> **Data records**
==============================

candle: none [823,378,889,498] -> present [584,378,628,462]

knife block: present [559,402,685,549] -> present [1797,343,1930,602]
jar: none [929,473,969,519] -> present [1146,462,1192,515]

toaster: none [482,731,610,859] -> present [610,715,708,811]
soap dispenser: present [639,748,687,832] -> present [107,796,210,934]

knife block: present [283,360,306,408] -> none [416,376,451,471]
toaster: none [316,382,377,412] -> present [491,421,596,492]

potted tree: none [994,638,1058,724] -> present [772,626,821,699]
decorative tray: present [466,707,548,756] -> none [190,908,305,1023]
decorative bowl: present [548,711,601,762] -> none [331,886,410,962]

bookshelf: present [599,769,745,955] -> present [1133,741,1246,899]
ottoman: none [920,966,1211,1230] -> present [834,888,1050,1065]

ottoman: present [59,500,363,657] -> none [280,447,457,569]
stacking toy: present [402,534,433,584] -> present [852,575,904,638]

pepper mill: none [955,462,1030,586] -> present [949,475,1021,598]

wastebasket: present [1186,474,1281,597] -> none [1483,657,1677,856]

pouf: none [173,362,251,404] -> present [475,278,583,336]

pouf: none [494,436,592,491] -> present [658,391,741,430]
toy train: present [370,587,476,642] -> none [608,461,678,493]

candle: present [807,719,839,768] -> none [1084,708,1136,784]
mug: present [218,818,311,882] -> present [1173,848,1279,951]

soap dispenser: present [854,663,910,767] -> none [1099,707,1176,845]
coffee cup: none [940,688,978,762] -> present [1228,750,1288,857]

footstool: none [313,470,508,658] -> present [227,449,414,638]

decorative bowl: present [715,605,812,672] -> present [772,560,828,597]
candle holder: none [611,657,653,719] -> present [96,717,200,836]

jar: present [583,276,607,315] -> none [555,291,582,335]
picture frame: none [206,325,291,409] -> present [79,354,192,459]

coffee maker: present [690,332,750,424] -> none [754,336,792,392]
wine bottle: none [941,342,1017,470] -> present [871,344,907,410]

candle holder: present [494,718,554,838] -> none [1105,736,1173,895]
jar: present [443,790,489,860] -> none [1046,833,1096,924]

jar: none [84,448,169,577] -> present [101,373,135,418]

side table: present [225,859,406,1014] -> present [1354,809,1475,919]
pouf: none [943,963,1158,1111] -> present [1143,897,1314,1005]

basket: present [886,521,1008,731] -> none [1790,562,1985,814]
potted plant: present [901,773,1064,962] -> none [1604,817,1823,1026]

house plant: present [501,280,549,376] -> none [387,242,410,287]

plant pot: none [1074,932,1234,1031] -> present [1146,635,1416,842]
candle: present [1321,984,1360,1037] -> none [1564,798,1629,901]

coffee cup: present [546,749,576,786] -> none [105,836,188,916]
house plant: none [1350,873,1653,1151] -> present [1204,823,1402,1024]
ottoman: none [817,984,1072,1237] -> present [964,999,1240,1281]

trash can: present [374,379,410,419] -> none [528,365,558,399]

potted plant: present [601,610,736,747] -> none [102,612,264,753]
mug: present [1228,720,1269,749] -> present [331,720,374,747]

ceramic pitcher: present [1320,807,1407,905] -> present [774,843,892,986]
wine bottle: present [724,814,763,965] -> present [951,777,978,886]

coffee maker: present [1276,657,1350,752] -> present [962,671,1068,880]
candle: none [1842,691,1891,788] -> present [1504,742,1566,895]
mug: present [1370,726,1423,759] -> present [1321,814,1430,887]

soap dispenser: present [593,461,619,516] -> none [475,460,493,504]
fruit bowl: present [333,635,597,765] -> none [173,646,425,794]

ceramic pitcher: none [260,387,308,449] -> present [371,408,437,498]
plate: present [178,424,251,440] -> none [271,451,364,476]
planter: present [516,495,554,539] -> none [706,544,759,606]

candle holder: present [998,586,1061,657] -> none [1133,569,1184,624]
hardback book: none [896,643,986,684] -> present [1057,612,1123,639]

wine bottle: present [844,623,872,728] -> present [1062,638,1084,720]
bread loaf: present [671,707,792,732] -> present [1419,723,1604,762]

==============================

> **What is needed**
Look over the material above and show each line where "pitcher" appears.

> **Output of the exercise**
ceramic pitcher: present [1320,807,1407,905] -> present [774,843,892,986]
ceramic pitcher: none [260,387,308,449] -> present [371,408,437,498]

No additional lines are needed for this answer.